VOTRE TÂCHE:
Rédigez la suite du texte sur la responsabilité pénale des chefs d'entreprise en reprenant juste après sa dernière phrase.

PASSAGE RETENU:
^^^^^^^^^^^^^^^^
B) Les conditions de la RCPE

1. Quel chef d'entreprise peut être responsable ?

Responsabilité pénale des chefs d’entreprise (RPCE)

La jurisprudence adopte une approche large en matière de RPCE. Peu importe :

  • La forme juridique de l’entreprise (SARL, SNC, société en commandite, association, etc.).
  • L’objet de l’entreprise.

Ce qui compte, c’est l’exercice effectif du pouvoir de gestion suprême au sein d’une entité organisée.

Exemples jurisprudentiels :

  • Chef d’entreprise individuelle : l’exploitant est responsable.
  • Dirigeant de droit d’un groupement : gérant d’une SARL, président du conseil d’administration, etc.
  • Dirigeant d’une association : la responsabilité peut aussi s’appliquer à condition qu’il exerce un pouvoir de gestion effectif.


Responsabilité du dirigeant et de fait

Cependant, le dirigeant ne peut être tenu responsable que s’il avait le pouvoir de gestion au moment de la commission des faits.

Arrêt clé : Crim., 3 avril 2013

  • Faits : Une infraction en matière de travail a été constatée en septembre 2009. Le dirigeant poursuivi n’a été nommé qu’en mars 2010.
  • Décision : La Cour de cassation considère que ce dirigeant ne peut être tenu responsable, car l’article 121-1 du Code pénal énonce que : "Nul n’est pénalement responsable que de son propre fait."


Dirigeant de fait

La jurisprudence reconnaît que peut être considéré comme dirigeant de fait : Toute personne qui exerce, à la place ou aux côtés du dirigeant de droit, des prérogatives habituellement réservées aux chefs d’entreprise.

Groupes de sociétés :

  • Le dirigeant de droit d’une filiale ne peut échapper à sa responsabilité au motif que la filiale est contrôlée étroitement par la société mère.
  • La responsabilité pénale peut être engagée même en présence d’une dépendance financière entre sociétés, qu’il s’agisse de groupes nationaux ou multinationaux.

2. Quelle faute ?

a) La faute du préposé

Le préposé (salarié) peut commettre une infraction, qu’il s’agisse :

  • D’une infraction par omission (ex. : non-respect des règles de sécurité).
  • D’une infraction par commission (ex. : action ayant causé un dommage).

b) La faute personnelle du dirigeant

Le dirigeant est tenu de remplir certaines obligations personnelles. Lorsqu’un préposé commet une infraction, cela peut révéler :

  • Une faute personnelle du dirigeant (ex. : manquement à une obligation de sécurité).
  • Un cumul de responsabilités : Le préposé joue le rôle de l’auteur matériel de l’infraction, tandis que le dirigeant est considéré comme l’auteur intellectuel (responsable en amont).


Doctrine : Professeur Mayaud :

Selon la doctrine, "le fait d’autrui" (la faute du préposé) est une expression de la faute personnelle du dirigeant. Si un dommage survient dans l’entreprise, c’est la faute personnelle du chef d’entreprise qui est révélée par ce dommage.

Exemple concret : accident du travail

En cas d’accident, le dirigeant est reproché :

  1. Un défaut de surveillance : il n’a pas assuré un contrôle suffisant.
^^^^^^^^^^^^^^^^
ENREGISTREMENTS AFFICHÉS:
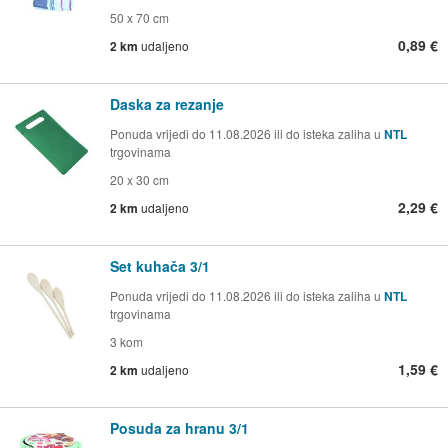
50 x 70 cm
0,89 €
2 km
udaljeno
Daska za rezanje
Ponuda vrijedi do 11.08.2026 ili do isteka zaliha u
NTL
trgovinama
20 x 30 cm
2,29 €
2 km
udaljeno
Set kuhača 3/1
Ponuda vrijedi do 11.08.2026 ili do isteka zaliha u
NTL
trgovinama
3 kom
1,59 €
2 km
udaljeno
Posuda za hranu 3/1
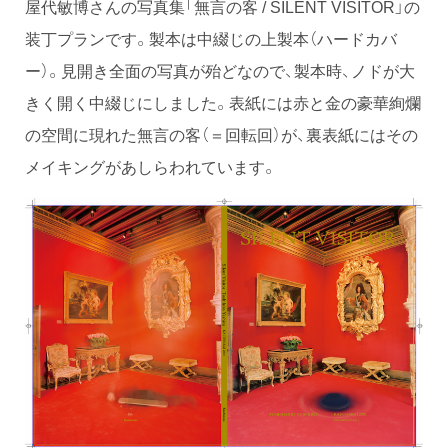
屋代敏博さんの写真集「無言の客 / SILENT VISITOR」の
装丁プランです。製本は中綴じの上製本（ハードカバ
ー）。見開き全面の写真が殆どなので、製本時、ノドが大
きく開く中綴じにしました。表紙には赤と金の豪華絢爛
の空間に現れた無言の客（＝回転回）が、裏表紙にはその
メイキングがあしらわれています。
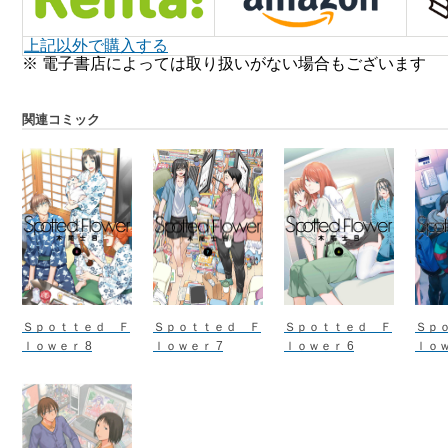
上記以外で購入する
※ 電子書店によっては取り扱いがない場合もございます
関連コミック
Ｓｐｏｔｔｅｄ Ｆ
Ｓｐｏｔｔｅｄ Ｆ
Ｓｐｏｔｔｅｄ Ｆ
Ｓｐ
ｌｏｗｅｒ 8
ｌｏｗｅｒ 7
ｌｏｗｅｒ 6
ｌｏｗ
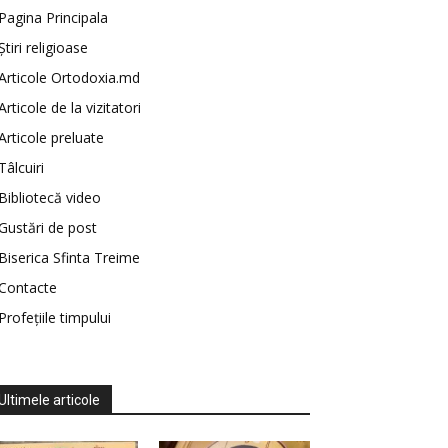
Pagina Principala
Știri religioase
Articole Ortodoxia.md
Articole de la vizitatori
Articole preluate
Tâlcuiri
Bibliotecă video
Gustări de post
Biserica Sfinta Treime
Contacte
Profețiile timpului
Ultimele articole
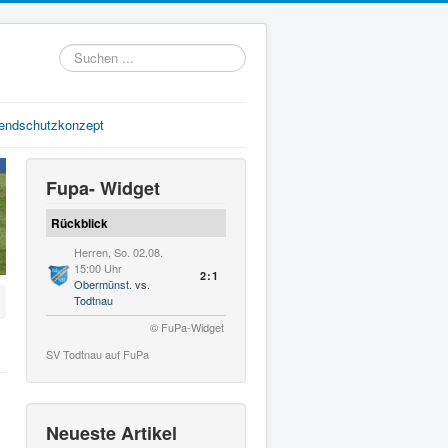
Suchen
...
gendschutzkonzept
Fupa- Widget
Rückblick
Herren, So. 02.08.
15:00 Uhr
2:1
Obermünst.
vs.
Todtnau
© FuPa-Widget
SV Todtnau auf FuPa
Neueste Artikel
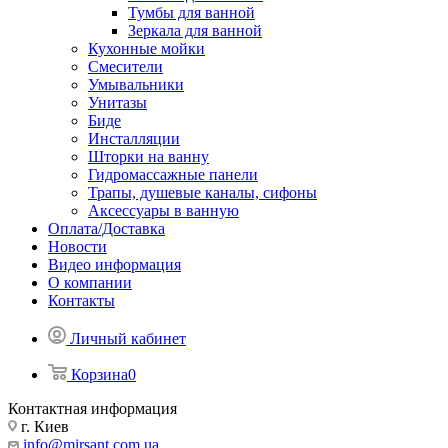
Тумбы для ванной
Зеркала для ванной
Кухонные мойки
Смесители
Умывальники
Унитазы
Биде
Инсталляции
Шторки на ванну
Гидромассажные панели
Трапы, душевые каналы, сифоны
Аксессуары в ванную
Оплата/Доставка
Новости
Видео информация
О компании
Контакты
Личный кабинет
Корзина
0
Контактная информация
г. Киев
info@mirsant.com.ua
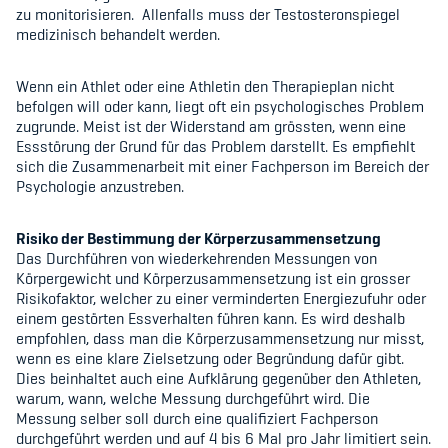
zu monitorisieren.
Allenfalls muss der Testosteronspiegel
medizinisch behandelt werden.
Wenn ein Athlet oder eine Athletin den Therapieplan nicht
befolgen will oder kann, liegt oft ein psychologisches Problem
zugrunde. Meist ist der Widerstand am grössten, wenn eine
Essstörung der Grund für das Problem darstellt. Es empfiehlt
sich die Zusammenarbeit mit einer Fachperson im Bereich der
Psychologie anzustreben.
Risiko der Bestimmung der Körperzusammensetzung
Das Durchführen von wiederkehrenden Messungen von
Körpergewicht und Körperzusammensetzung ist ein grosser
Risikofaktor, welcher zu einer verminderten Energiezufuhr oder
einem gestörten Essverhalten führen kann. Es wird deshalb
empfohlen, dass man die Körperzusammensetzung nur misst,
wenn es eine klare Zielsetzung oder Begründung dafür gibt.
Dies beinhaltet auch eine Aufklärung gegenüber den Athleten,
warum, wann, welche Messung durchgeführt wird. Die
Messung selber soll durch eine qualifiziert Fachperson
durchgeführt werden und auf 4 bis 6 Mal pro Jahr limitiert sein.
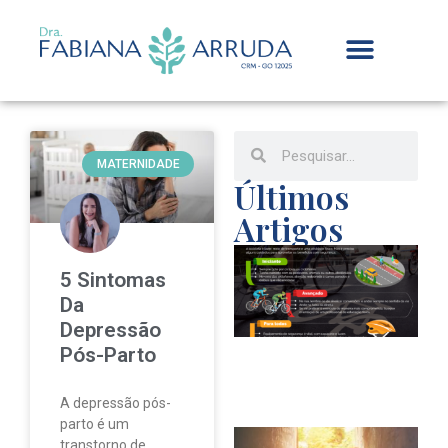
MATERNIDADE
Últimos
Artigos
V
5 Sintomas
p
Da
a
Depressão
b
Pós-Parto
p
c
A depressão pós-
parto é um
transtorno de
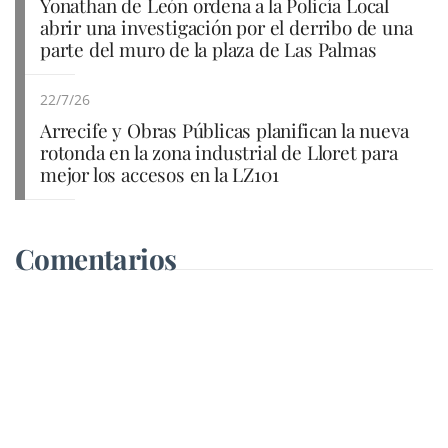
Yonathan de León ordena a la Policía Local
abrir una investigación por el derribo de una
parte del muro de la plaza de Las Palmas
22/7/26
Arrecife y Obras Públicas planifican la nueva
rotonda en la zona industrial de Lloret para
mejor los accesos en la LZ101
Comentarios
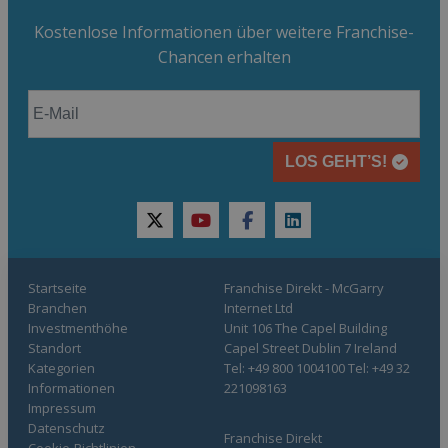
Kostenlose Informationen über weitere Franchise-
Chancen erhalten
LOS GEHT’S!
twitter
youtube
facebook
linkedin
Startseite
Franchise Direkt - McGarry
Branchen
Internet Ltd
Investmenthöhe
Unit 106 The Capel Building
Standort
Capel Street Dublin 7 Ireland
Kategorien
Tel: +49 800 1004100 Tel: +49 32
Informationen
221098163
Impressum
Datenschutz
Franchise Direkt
^^^^^^^^^^^^^^^^
RÉPONSE À L'EXERCICE:
  2. Une absence de délégation de pouvoir : il n’a pas pris les mesures nécessaires pour déléguer efficacement ses pouvoirs, alors qu’il en avait la capacité.

Ainsi, la responsabilité pénale du chef d’entreprise repose sur l’idée qu’il aurait dû anticiper et prévenir les risques au sein de l’entreprise.

C. Les modes d'exonérations

1. L'absence de faute

Absence de faute du dirigeant

Pour démontrer l’absence de faute, le dirigeant doit prouver qu’il a agi comme un professionnel prudent, diligent et avisé. Cependant, la jurisprudence se montre extrêmement stricte et reconnaît rarement cette possibilité.


Engagement fréquent de la responsabilité pénale

La responsabilité pénale du chef d’entreprise est souvent engagée même lorsque :

  • Les mesures de sécurité sont jugées coûteuses par l’entreprise.
  • L’infraction découle de la faute de la victime (le dirigeant a un pouvoir disciplinaire et doit intervenir en cas de manquement).
  • Le dirigeant est éloigné du lieu où l’accident s’est produit.
  • Les consignes de sécurité sont affichées mais non respectées par les salariés.
  • Les salariés ont décidé, de concert, d’écarter les mesures de sécurité.


Voie d’évasion de la responsabilité

La seule possibilité d’échapper à la responsabilité réside dans l’impossibilité de caractériser :

  • Une faute caractérisée.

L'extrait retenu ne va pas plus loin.